From the word cloud we can see that beyond the word “marketing”, the Wikipedia page focuses on research and product.  Not only is it a quick way to see what a web page is about, but it gives you a graphical way to get a rough understanding of how Google views the content on a page.  Word clouds won’t take into account the technical elements of SEO such as backlinks, headers, and alt tags, but they do give you a better understanding of your content.

How do I Make a Word Cloud?

Thanks to a former IBM engineer named Jonathan Feinberg, you can make your own word clouds free of charge by visiting his site:  Simply copy and paste any set of text or the link to a page that has an RSS feed into and it will instantly create a word cloud.  Once the word cloud has been generated, you can manipulate the color, font, and orientation of the words.

Why Word Clouds Help with SEO

Back to the subject of SEO, while it is important to write content that first and foremost is interesting to your target audience, a little keyword optimization is also recommended.  Word clouds are a tool that will help you to visualize that keyword optimization.

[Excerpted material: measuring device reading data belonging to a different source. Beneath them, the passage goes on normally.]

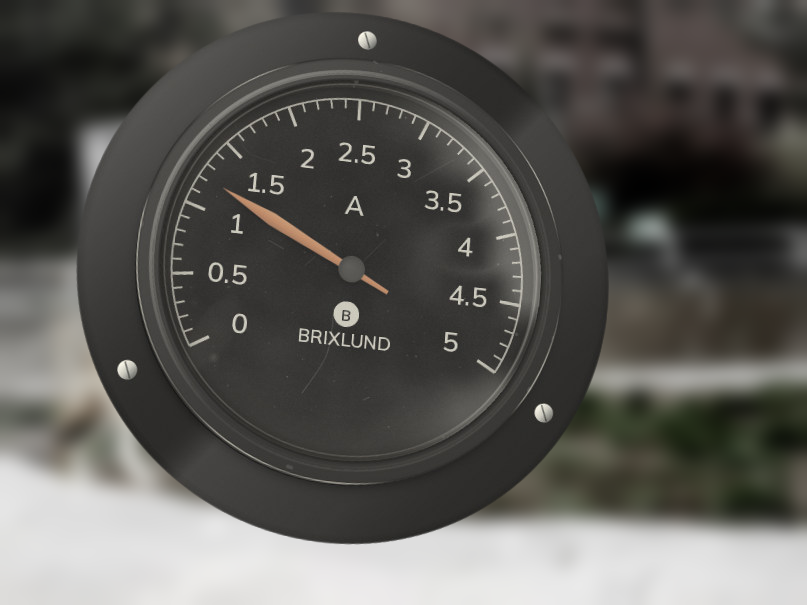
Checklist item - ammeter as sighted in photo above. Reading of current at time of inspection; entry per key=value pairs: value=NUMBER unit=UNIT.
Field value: value=1.2 unit=A
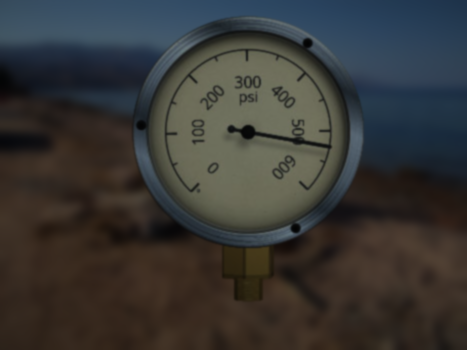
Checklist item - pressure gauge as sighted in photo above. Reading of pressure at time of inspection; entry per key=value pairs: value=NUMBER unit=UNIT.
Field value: value=525 unit=psi
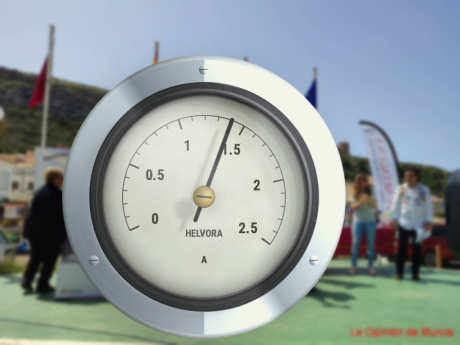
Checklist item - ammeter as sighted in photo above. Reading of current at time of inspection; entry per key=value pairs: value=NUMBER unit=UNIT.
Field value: value=1.4 unit=A
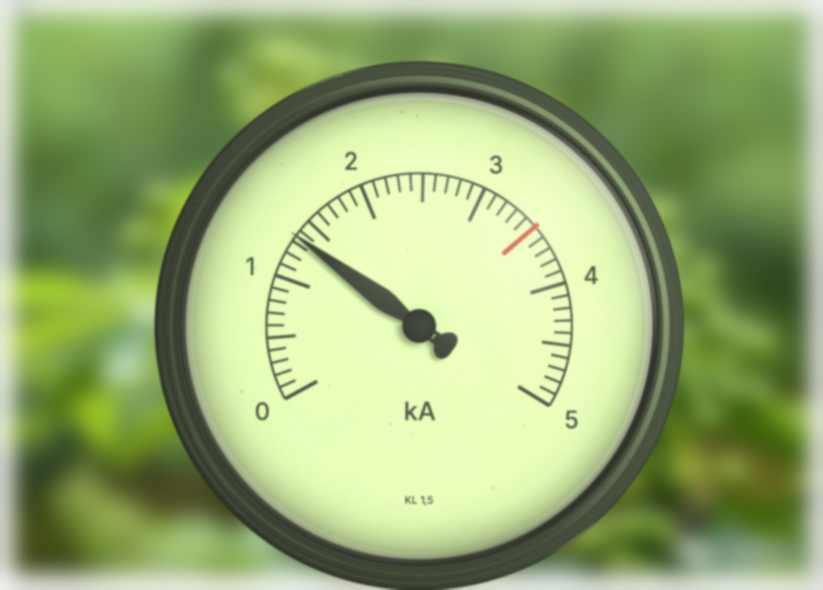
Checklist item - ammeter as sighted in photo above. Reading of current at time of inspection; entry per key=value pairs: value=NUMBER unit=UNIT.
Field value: value=1.35 unit=kA
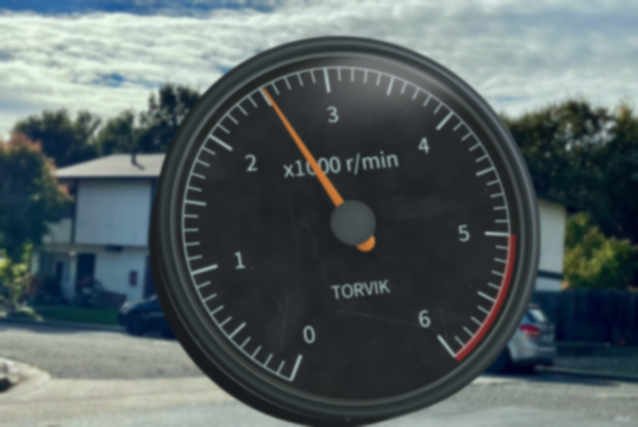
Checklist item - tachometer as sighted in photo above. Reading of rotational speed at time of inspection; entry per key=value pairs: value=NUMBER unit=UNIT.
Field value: value=2500 unit=rpm
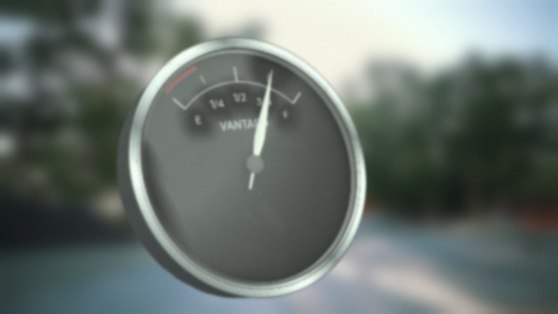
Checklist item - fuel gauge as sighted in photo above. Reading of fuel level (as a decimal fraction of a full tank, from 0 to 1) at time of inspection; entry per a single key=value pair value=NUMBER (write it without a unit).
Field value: value=0.75
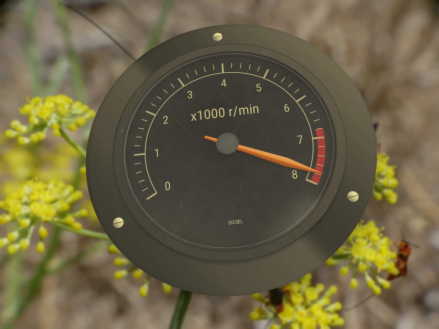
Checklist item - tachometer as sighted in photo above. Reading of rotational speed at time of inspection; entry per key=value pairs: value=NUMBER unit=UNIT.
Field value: value=7800 unit=rpm
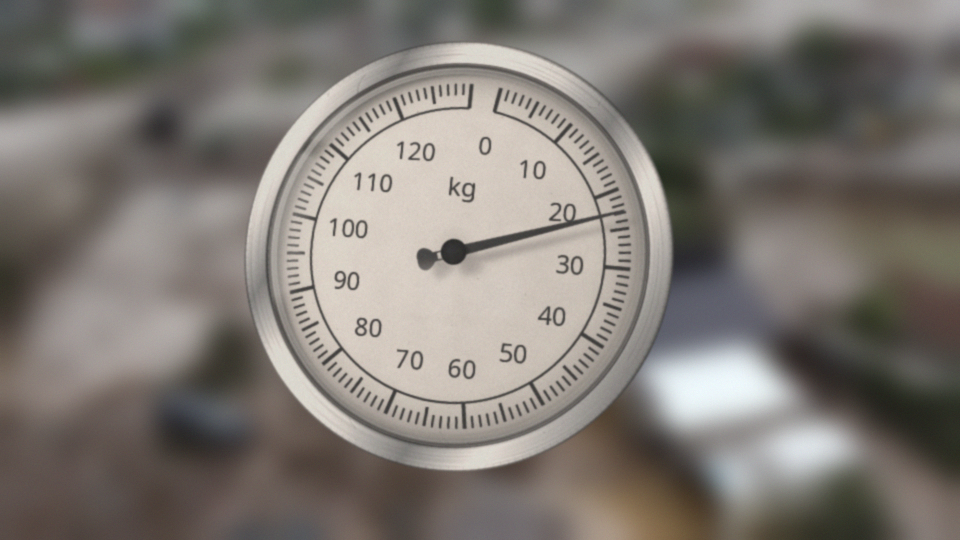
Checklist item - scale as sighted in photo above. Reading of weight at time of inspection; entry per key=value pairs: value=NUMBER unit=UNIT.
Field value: value=23 unit=kg
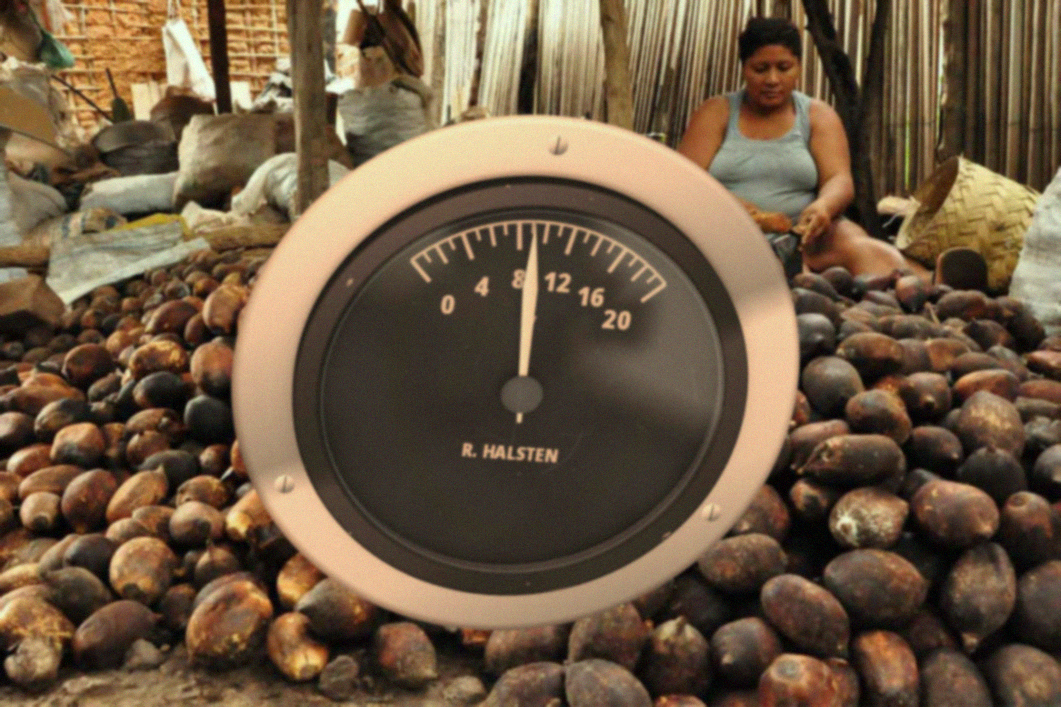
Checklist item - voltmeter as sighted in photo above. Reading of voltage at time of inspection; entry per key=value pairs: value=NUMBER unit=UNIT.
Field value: value=9 unit=V
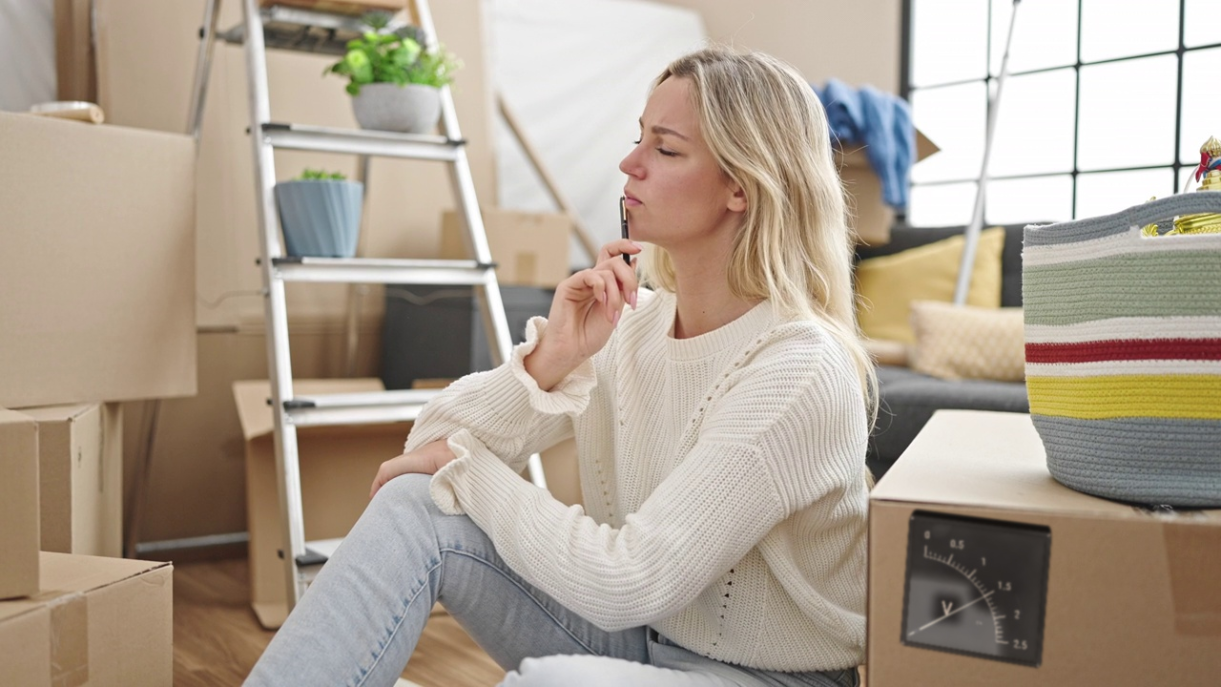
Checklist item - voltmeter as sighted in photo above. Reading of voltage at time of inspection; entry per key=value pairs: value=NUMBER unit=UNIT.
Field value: value=1.5 unit=V
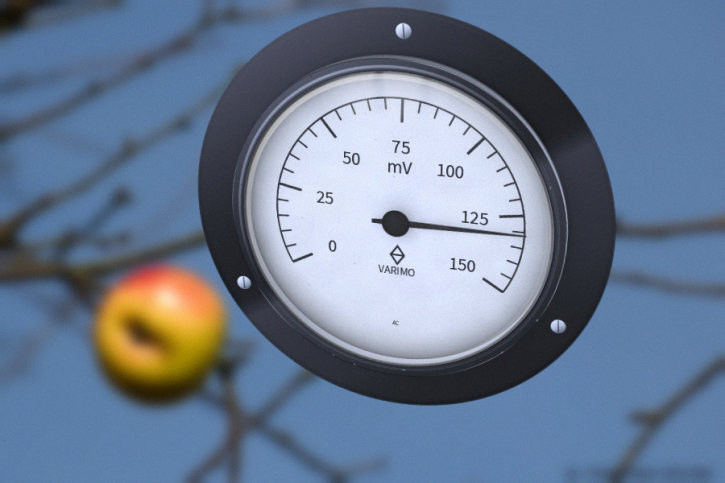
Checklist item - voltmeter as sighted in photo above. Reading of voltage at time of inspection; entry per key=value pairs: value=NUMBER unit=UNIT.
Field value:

So, to wrap up this blog post, it only seems appropriate to see if I have been successful in targeting keywords that are relevant to ThriveHive.  The word cloud below shows that while the content of this article is fairly dispersed, the key message around word clouds, content, and SEO is standing out in the results:

blog post word cloud

So, the next time you finish a piece of content to be published online, create a word cloud to get a sense of what Google is going to think the article is about. If Google has it “wrong”, then it is probably worth taking some time to modify some of the wording.  It doesn’t matter how great a piece of content is if nobody ever finds it.  Give Google a fighting chance by appropriately emphasizing your key message.